WHIT STILLMAN
Bil’s rating (out of 5): BBB.5.
Ireland/Netherlands/France/USA, 2016. Westerly Films, Blinder Films, Centre National de la Cinématographie et de l’Image Animée, Chic Films, Protagonist Pictures, Revolver Amsterdam. Screenplay by Whit Stillman, based on the novella Lady Susan by Jane Austen. Cinematography by Richard van Oosterhout. Produced by Lauranne Bourrachot, Katie Holly, Whit Stillman. Music by Benjamin Esdraffo. Production Design by Louise Matthews, Bryan Tormey. Costume Design by Eimer Ni Mhaoldomhnaigh. Film Editing by Sophie Corra.

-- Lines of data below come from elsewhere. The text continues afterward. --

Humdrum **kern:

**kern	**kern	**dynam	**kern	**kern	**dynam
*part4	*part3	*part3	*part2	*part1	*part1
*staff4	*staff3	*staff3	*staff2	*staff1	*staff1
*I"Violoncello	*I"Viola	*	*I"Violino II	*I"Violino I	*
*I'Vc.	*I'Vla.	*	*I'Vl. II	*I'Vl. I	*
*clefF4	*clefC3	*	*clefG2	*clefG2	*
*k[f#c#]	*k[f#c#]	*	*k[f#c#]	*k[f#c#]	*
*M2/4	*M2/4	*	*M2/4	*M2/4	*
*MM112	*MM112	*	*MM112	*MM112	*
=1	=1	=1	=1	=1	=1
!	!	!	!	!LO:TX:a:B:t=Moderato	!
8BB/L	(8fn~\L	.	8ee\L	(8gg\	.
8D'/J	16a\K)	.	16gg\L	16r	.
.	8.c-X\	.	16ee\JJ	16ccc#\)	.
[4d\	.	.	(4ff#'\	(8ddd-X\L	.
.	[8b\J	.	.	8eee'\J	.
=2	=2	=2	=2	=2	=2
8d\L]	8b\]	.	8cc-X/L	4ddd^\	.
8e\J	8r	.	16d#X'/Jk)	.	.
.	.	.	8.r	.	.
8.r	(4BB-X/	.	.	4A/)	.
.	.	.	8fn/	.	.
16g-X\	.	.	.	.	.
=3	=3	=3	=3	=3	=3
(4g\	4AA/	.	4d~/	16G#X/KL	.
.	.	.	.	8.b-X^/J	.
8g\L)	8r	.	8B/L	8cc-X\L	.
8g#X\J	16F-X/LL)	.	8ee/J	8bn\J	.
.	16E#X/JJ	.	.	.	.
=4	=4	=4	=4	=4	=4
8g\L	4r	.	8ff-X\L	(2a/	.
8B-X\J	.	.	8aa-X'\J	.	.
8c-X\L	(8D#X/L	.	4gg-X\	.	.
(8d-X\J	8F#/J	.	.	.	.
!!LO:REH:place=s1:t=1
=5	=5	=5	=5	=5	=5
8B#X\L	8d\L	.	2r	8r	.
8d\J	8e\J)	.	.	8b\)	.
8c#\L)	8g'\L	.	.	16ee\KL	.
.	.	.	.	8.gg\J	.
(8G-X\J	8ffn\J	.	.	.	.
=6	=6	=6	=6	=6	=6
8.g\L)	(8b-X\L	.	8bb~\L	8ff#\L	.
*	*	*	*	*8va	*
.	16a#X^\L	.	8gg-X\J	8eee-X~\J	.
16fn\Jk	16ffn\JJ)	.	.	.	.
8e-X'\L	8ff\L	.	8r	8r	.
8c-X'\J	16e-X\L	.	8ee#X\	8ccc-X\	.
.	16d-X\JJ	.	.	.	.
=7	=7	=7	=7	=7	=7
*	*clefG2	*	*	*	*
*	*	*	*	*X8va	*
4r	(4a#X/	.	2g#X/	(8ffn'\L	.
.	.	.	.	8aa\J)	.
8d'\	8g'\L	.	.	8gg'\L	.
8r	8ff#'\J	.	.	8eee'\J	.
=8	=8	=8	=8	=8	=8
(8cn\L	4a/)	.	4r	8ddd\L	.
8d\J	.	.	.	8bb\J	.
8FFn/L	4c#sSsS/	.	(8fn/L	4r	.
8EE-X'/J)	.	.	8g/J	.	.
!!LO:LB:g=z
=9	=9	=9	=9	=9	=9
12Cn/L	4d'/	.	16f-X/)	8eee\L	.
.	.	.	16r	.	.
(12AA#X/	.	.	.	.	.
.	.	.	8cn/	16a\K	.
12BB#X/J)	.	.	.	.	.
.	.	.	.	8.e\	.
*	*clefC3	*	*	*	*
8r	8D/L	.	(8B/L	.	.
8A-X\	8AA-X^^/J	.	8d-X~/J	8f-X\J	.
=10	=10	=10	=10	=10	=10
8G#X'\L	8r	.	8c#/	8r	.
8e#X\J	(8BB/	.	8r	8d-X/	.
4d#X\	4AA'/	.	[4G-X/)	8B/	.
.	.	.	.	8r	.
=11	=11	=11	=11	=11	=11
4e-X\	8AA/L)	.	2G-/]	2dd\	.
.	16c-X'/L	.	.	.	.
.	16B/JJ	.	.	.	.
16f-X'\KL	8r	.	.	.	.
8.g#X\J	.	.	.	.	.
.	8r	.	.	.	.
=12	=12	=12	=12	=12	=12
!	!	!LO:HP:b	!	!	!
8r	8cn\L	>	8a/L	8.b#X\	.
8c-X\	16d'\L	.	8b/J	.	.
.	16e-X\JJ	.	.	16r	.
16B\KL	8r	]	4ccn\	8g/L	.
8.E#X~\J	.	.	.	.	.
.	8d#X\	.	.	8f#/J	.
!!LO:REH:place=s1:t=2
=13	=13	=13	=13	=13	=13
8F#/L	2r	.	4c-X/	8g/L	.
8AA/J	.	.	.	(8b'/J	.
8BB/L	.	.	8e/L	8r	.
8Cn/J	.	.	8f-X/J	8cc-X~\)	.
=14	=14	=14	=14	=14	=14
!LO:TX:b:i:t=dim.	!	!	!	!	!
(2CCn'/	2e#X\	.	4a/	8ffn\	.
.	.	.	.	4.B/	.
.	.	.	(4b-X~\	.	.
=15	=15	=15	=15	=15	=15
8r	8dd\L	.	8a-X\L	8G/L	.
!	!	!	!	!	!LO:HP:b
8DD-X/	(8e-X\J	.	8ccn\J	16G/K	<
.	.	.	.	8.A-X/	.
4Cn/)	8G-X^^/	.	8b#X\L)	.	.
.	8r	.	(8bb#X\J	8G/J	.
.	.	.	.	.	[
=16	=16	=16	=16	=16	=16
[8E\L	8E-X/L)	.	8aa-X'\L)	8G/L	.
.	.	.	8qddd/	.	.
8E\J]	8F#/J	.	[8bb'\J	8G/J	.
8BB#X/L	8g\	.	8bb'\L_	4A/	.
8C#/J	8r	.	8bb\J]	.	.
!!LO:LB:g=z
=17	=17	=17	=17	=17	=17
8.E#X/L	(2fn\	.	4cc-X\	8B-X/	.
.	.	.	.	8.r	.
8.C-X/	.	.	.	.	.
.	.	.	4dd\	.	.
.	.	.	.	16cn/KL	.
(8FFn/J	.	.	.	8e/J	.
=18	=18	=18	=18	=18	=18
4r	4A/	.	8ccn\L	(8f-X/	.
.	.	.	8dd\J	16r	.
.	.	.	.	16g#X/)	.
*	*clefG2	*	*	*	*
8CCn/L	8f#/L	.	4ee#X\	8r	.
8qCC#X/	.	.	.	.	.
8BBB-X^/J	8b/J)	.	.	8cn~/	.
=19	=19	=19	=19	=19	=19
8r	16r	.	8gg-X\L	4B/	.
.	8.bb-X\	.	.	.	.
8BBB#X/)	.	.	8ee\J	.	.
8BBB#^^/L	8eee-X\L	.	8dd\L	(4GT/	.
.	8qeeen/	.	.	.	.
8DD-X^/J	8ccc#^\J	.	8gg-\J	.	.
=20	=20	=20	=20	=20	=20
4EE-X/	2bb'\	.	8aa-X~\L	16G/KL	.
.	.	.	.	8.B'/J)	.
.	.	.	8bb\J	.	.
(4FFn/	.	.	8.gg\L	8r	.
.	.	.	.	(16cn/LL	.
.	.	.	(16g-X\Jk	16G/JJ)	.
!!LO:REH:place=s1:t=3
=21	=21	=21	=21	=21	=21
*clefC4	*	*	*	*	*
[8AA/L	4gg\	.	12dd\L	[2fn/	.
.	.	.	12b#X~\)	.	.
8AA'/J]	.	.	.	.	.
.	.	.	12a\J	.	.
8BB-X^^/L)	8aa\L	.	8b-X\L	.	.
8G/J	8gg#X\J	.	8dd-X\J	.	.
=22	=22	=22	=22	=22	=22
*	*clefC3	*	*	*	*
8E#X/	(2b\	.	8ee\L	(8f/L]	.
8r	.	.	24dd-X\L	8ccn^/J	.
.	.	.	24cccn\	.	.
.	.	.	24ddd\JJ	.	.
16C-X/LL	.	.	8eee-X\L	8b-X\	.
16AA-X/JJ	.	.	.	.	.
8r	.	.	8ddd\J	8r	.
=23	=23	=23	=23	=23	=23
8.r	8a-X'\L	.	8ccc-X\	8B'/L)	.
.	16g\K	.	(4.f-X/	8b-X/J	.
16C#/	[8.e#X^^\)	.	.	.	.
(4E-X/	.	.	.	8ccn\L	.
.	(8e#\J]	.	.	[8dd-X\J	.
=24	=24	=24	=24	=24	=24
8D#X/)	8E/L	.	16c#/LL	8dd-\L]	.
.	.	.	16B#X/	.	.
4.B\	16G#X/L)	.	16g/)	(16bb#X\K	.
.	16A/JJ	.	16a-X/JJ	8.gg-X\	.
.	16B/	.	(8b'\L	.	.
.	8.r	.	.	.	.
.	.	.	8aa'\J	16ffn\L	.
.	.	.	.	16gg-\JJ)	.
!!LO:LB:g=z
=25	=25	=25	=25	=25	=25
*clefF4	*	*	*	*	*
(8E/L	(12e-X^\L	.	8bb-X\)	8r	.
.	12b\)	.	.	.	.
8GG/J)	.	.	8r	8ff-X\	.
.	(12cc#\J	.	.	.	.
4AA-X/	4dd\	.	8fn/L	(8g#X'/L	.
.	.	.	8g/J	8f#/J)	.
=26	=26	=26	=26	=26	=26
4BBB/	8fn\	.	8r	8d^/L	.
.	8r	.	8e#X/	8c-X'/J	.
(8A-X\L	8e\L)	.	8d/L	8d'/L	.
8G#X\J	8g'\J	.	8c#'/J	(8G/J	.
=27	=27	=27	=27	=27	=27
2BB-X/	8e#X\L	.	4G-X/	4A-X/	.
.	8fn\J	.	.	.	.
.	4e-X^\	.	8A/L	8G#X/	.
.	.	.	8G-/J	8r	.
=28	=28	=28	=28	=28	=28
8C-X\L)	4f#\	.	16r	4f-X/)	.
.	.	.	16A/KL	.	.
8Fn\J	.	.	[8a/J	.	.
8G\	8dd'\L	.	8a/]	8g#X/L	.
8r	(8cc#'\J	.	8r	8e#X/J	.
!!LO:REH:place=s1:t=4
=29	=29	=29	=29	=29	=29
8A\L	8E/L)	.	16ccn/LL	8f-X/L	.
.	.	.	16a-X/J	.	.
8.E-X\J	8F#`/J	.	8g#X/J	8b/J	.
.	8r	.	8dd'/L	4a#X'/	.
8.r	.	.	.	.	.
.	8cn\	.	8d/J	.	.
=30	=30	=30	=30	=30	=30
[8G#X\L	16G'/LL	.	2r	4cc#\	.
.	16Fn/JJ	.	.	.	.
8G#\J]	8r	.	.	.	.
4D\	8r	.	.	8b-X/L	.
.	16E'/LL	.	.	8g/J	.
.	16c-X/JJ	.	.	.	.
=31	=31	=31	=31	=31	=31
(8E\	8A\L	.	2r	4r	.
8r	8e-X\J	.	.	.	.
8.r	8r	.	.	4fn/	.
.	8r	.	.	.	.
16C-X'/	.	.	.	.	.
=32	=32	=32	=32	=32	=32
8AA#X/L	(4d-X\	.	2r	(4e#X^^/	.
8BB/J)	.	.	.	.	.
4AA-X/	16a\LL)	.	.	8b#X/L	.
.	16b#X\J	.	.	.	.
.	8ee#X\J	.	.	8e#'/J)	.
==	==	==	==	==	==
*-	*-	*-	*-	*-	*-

Scandalous Kate Beckinsale, an impoverished widow who steals hearts easily with her still youthful beauty, departs from an estate she has been visiting after possibly turning a handsome married man away from his wife. She goes to the home of her late husband’s brother, from which she intends to orchestrate the marriage between her daughter and an eligible suitor, which then becomes complicated by the admiration of her hostess’s brother (Xavier Samuel), who disappoints his family by associating with a woman they dislike immensely. Through it all is Beckinsale’s dear friend from America (Chloe Sevigny), who assists in the many machinations of the delightful plot adapted freely by Whit Stillman from Jane Austen’s Lady Susan, an early novella that was not made public until after her death. Stillman fleshes out the details of the period beautifully and intelligently fills out the plot with scenes and dialogue that are not from Austen but never feel inappropriate for one of the wittiest and most satisfying writers who ever published in England. What the author’s early works lack is the respect for sentimentality that her later novels would have; amid all her sharp (often to the point of catty) narration, there is always at least one moment when a character in a later Jane Austen novel expresses genuine kindness or sympathy and is not shamed by the narrator for it. This story exists from a time before Austen had reached this maturity, and as a result it makes for a film that is all sharp points and cold pleasures, the whole thing perpetually revolving around the axis of Beckinsale (who hasn’t been this delightful since Cold Comfort Farm) expertly outwitting the fools around her in an effort to bend a man’s world to a woman’s will. It is not a film that makes a deeply lasting impression, but it is so polished and laugh out loud funny that it simply must be seen.